*** Source material

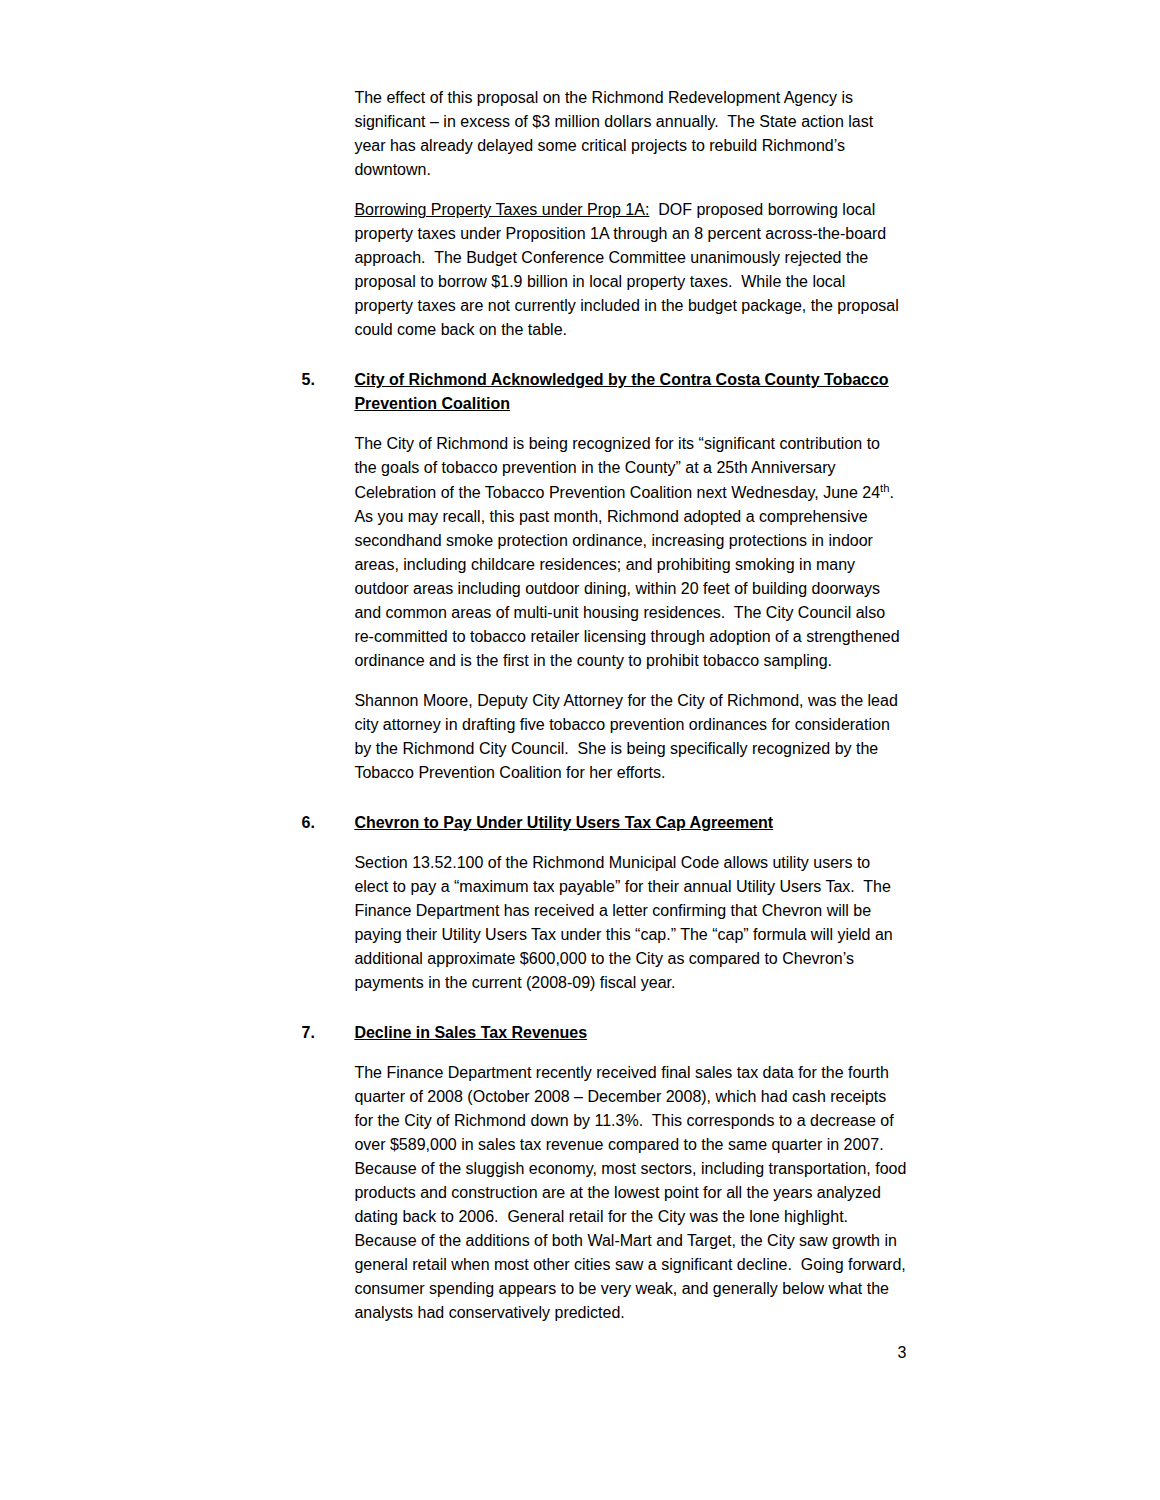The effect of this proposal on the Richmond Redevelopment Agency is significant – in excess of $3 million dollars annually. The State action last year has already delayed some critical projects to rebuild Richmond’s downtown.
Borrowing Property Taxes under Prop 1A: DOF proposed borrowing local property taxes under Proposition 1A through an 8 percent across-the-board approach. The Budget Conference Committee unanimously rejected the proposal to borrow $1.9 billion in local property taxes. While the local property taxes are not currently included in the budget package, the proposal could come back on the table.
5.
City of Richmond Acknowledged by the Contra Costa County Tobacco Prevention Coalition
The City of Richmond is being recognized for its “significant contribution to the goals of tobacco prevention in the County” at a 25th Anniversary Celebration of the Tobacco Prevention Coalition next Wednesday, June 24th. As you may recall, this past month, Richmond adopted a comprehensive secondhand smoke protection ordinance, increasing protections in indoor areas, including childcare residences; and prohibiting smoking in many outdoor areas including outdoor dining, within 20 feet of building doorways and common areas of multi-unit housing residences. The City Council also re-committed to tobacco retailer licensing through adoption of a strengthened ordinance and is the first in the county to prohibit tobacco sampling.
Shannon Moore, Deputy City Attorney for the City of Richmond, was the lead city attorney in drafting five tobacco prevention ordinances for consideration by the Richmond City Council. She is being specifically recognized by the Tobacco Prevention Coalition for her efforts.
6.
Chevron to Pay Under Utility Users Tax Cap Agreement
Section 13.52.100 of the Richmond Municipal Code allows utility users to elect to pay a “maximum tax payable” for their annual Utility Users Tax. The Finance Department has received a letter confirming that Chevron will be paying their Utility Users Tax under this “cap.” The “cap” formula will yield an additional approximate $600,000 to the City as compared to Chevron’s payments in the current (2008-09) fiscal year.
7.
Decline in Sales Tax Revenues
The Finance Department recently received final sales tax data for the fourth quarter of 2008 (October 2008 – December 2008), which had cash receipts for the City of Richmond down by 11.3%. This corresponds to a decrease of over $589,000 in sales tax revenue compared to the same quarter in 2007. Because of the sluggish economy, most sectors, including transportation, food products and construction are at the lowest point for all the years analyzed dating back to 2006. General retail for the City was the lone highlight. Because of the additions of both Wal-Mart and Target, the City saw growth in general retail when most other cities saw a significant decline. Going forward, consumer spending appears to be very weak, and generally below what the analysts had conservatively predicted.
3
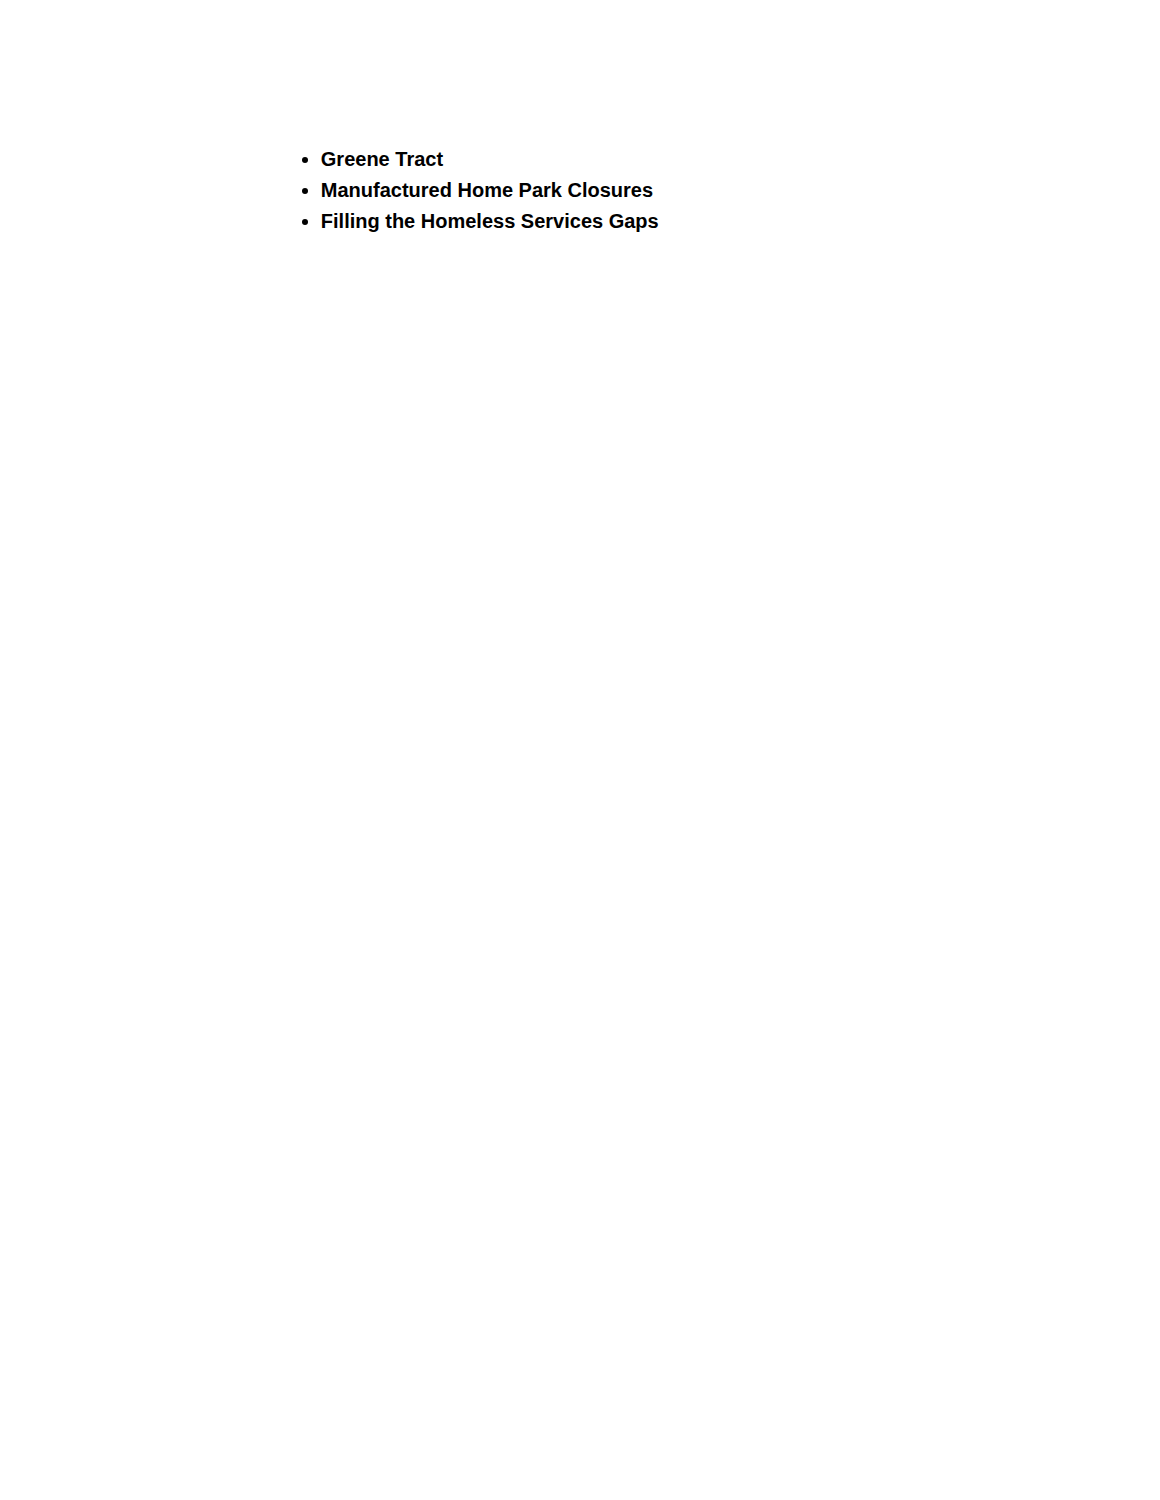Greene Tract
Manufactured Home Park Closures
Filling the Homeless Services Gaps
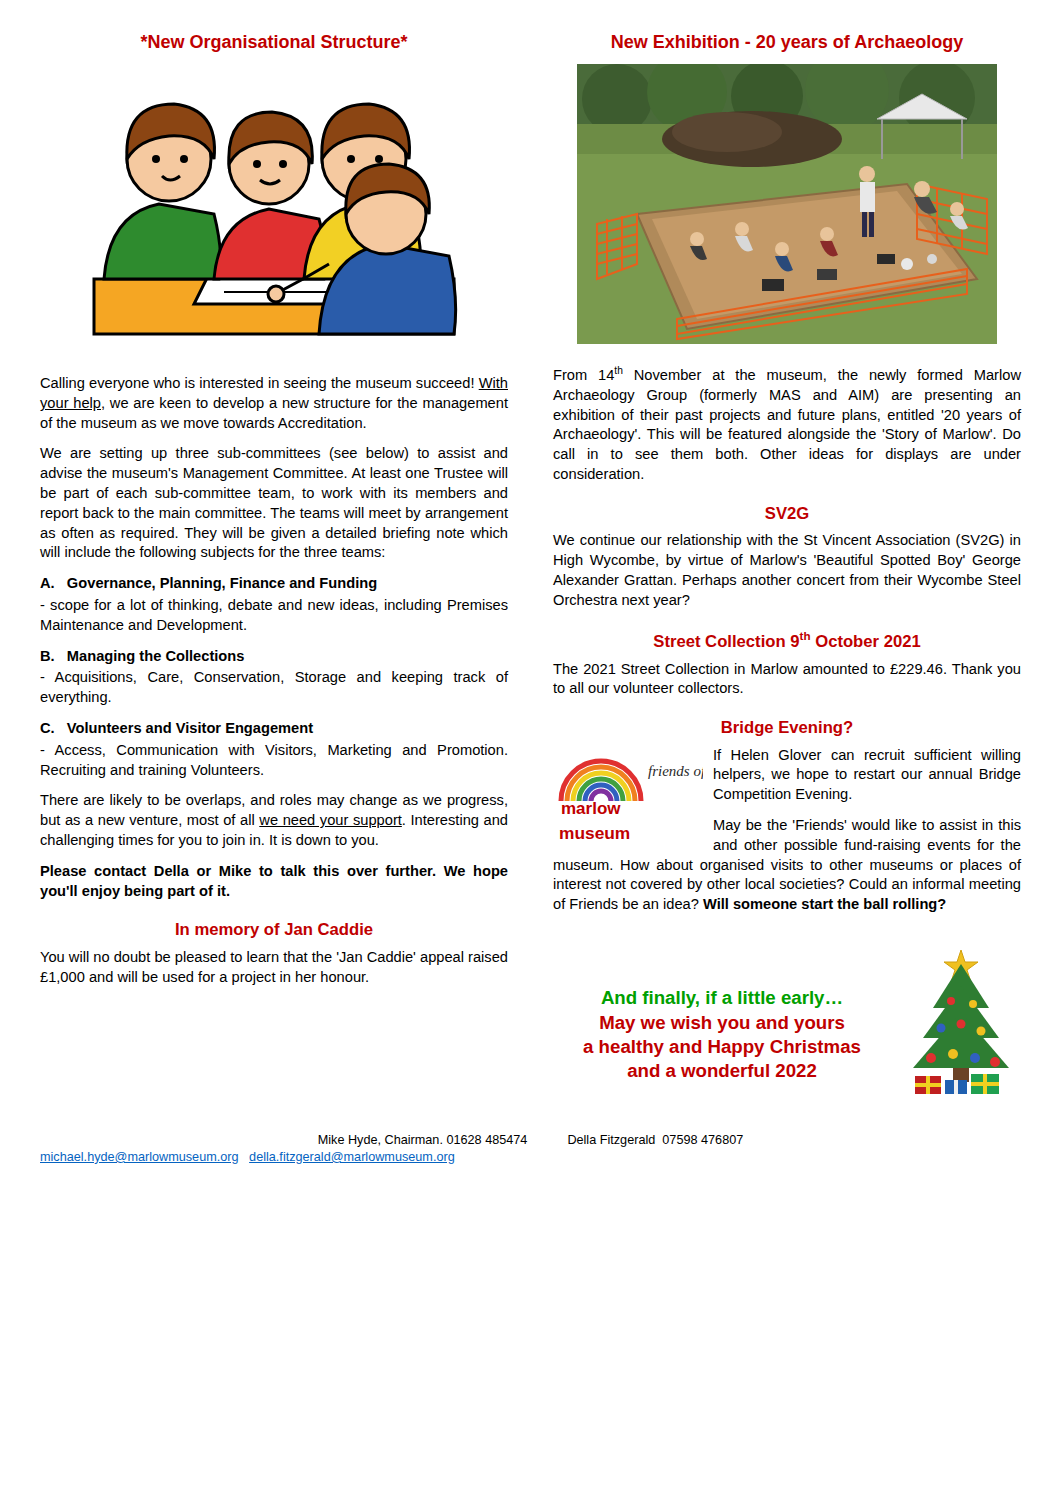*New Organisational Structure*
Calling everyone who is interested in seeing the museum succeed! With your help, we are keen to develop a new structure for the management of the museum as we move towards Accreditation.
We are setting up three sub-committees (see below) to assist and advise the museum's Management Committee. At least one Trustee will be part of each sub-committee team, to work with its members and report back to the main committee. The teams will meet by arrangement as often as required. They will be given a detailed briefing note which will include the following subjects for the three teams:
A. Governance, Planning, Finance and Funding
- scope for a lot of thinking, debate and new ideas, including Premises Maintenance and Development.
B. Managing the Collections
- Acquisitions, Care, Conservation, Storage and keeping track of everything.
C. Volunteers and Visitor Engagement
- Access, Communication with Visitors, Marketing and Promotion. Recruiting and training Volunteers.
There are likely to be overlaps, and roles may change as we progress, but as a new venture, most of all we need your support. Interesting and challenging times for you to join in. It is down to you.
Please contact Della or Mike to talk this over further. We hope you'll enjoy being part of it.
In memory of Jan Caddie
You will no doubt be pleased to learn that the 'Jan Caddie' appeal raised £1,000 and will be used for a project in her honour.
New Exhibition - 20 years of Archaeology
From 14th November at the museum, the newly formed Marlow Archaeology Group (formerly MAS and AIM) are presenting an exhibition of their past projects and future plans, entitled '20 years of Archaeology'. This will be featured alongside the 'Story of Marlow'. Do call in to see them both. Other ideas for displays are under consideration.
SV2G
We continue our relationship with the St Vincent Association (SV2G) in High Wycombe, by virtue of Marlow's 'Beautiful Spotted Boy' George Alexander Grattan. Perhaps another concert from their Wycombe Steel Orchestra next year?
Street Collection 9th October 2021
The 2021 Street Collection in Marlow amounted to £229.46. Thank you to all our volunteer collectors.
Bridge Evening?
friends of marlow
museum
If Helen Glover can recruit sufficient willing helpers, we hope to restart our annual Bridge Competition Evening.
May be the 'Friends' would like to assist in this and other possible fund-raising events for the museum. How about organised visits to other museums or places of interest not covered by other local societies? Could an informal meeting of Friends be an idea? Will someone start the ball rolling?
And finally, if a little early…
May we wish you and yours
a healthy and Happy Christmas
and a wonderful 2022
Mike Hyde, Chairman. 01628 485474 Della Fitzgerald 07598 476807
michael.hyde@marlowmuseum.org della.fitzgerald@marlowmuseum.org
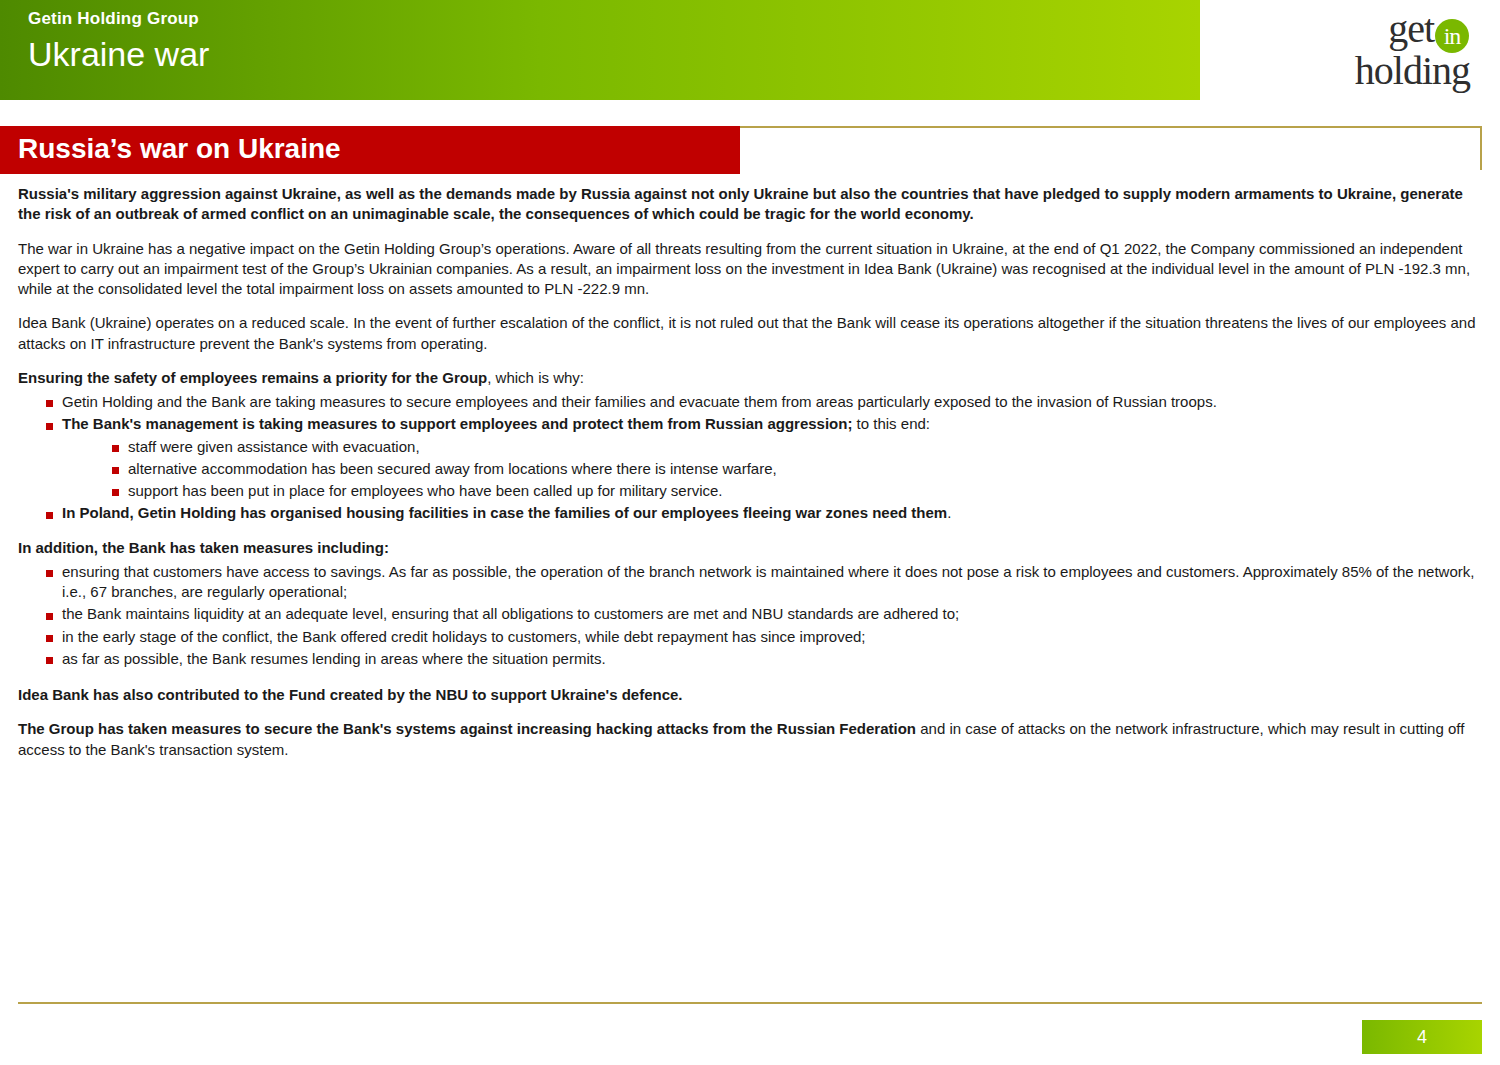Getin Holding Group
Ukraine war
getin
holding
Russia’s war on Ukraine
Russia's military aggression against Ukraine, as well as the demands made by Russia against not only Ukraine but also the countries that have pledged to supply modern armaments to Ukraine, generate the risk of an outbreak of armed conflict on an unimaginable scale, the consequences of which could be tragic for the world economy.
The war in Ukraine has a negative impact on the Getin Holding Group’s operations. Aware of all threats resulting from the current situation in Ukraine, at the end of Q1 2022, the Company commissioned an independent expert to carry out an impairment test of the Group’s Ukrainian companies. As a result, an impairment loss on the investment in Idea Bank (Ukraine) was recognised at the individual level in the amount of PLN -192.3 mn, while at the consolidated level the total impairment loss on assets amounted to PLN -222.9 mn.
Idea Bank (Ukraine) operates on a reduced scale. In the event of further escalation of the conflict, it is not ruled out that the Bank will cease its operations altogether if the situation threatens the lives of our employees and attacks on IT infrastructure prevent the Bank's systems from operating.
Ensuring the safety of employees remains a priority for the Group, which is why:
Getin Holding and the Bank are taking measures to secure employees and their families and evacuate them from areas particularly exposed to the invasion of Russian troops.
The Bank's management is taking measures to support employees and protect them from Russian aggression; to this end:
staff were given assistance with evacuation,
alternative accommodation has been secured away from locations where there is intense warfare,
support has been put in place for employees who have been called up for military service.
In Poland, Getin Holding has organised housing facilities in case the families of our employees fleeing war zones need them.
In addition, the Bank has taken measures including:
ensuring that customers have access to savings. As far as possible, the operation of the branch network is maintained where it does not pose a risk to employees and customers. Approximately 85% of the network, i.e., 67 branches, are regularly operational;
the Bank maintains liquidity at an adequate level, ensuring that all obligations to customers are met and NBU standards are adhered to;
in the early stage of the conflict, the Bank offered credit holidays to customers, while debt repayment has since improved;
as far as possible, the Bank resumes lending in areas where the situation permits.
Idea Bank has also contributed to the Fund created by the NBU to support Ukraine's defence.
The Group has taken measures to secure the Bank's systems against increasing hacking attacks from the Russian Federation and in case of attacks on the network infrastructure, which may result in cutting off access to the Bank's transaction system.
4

******

## Description of the task
Restate the material word for word from its first line through the line containing "City of Richmond Acknowledged", both included; the pictures do not belong in it.

## Solution for this exercise
The effect of this proposal on the Richmond Redevelopment Agency is significant – in excess of $3 million dollars annually. The State action last year has already delayed some critical projects to rebuild Richmond’s downtown.
Borrowing Property Taxes under Prop 1A: DOF proposed borrowing local property taxes under Proposition 1A through an 8 percent across-the-board approach. The Budget Conference Committee unanimously rejected the proposal to borrow $1.9 billion in local property taxes. While the local property taxes are not currently included in the budget package, the proposal could come back on the table.
5.
City of Richmond Acknowledged by the Contra Costa County Tobacco Prevention Coalition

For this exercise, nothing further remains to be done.